* EXERCISE PROMPT
From the text about Cura, list every item named as part of the setup used to build the app.

* TEXT UNDER STUDY

Cura
AI photo cleaner with swipe-to-delete UX, solo build, Co-founder

Context
I built Cura with the same setup as most of our apps at 14x: Claude Code, Xcode, Swift, on-device ML, RevenueCat. Same thesis as Signature Maker: proven market, competitors making money, but every existing app in the category looked outdated and ugly. I wanted to build a premium version.
I also had the pain point myself. Thousands of photos on my phone I never got around to sorting.
The problem
Camera rolls grow endlessly. Duplicates from burst mode, blurry shots you forgot to delete, screenshots from 3 years ago, old memes. Storage fills up, and no one has time to scroll through 10,000 photos manually deciding what stays and what goes.
The apps that solve this already exist, but they all feel like utility software from 2018. Cluttered UIs, slow scanning, confusing flows. None of them felt like something you'd actually enjoy using.
The solution
A "Tinder for your camera roll" experience. AI scans your library on-device, finds the junk (duplicates, blurry shots, screenshots, similar photos), and presents them in a swipe interface. Left to delete, right to keep. Half a second per photo.
Key features:
- On-device ML for duplicate detection and blur scoring
- Similar photo grouping with side-by-side comparison
- Video compression (up to 80% reduction)

* AVAILABLE DATA

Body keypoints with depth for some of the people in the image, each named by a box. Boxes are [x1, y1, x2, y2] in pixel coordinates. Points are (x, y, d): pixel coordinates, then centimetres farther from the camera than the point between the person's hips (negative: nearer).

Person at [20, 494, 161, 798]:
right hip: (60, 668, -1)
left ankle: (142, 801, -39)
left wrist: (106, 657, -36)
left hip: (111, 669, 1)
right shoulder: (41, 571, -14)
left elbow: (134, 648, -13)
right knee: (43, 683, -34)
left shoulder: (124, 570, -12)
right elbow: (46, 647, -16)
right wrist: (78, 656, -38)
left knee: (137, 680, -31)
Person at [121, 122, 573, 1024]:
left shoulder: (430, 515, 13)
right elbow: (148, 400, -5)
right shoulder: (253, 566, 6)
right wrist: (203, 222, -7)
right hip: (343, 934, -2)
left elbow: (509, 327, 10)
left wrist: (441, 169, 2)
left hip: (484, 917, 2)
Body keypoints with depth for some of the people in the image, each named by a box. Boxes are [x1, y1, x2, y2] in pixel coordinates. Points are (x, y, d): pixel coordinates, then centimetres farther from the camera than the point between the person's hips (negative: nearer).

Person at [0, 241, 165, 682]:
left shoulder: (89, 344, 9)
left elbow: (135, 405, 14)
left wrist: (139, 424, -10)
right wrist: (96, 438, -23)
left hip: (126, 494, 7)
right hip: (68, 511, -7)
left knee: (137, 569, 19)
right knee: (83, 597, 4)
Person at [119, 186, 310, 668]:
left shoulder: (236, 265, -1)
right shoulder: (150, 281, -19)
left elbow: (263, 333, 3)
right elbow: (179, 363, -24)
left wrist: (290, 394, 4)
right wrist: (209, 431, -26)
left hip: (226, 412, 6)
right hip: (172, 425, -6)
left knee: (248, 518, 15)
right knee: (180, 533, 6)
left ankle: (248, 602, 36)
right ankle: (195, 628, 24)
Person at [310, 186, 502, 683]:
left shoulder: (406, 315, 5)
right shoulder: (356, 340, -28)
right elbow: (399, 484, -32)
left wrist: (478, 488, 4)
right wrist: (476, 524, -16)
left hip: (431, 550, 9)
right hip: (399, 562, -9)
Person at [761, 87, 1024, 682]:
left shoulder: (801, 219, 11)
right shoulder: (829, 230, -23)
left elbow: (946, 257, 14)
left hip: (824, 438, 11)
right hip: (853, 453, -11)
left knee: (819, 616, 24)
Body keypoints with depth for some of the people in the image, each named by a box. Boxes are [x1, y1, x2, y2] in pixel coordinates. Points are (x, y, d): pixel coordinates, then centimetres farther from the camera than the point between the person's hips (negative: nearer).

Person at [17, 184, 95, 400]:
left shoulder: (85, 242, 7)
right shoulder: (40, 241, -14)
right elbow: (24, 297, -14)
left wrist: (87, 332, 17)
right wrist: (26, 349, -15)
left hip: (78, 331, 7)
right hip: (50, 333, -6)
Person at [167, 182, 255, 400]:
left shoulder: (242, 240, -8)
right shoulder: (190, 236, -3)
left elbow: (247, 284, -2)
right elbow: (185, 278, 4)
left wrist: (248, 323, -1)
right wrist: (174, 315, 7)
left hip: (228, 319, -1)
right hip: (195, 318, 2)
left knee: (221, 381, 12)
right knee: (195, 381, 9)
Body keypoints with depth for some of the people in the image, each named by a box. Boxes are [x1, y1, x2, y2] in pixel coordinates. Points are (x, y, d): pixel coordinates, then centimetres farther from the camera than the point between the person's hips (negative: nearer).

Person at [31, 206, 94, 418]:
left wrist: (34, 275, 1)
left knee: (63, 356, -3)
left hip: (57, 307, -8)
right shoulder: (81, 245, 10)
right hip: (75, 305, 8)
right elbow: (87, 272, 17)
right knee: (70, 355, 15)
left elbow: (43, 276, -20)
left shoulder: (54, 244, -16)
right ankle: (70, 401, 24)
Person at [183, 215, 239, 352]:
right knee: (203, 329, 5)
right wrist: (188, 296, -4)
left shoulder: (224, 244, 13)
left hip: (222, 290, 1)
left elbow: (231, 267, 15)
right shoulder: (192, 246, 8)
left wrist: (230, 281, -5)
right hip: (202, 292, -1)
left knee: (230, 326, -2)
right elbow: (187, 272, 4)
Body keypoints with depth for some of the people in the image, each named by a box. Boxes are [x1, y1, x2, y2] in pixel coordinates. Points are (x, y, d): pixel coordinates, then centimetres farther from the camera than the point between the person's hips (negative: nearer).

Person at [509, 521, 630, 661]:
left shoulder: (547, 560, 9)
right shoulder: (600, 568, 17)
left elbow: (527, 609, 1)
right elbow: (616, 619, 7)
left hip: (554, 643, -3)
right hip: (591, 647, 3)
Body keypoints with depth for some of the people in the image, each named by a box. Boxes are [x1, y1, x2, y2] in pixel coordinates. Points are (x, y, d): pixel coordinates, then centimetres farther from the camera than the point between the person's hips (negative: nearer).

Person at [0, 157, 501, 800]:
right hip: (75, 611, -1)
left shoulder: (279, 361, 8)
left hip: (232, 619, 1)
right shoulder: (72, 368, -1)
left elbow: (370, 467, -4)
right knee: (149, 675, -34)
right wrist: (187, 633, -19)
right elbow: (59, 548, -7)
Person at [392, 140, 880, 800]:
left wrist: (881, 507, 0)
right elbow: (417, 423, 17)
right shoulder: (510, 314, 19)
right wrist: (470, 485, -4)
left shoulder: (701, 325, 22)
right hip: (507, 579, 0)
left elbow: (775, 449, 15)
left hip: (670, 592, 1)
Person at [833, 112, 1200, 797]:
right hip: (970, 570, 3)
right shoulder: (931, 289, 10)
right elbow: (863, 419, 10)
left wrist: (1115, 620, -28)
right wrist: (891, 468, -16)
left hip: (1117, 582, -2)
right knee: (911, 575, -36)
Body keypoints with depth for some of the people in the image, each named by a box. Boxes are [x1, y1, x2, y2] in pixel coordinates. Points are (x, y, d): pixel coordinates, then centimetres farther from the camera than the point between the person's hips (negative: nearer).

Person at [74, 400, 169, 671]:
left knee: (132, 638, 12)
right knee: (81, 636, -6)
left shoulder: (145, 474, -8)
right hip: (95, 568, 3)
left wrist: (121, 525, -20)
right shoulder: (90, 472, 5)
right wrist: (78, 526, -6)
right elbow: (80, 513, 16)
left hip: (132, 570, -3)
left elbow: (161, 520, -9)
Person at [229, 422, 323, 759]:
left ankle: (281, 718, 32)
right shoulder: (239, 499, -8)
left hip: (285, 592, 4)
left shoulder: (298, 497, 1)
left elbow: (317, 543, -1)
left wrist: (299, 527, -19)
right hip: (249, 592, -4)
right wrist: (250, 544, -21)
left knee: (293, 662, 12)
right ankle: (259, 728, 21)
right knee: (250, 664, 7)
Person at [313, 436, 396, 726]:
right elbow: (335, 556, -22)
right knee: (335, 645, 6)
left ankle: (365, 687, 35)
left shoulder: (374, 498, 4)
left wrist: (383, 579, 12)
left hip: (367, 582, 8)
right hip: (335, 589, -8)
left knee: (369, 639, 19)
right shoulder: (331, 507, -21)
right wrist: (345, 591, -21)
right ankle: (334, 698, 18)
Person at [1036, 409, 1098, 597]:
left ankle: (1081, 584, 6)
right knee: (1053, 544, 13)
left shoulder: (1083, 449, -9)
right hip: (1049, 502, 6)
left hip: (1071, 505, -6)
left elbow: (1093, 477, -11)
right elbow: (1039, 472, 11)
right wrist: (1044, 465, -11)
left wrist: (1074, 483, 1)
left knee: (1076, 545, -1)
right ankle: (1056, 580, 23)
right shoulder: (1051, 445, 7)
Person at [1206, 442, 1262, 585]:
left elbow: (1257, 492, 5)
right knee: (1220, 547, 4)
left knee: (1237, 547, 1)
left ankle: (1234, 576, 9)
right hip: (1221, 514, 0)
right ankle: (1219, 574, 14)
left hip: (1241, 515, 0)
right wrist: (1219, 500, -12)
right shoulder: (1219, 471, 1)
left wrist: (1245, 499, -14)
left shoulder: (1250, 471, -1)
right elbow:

* WRITTEN SOLUTION
- Claude Code
- Xcode
- Swift
- on-device ML
- RevenueCat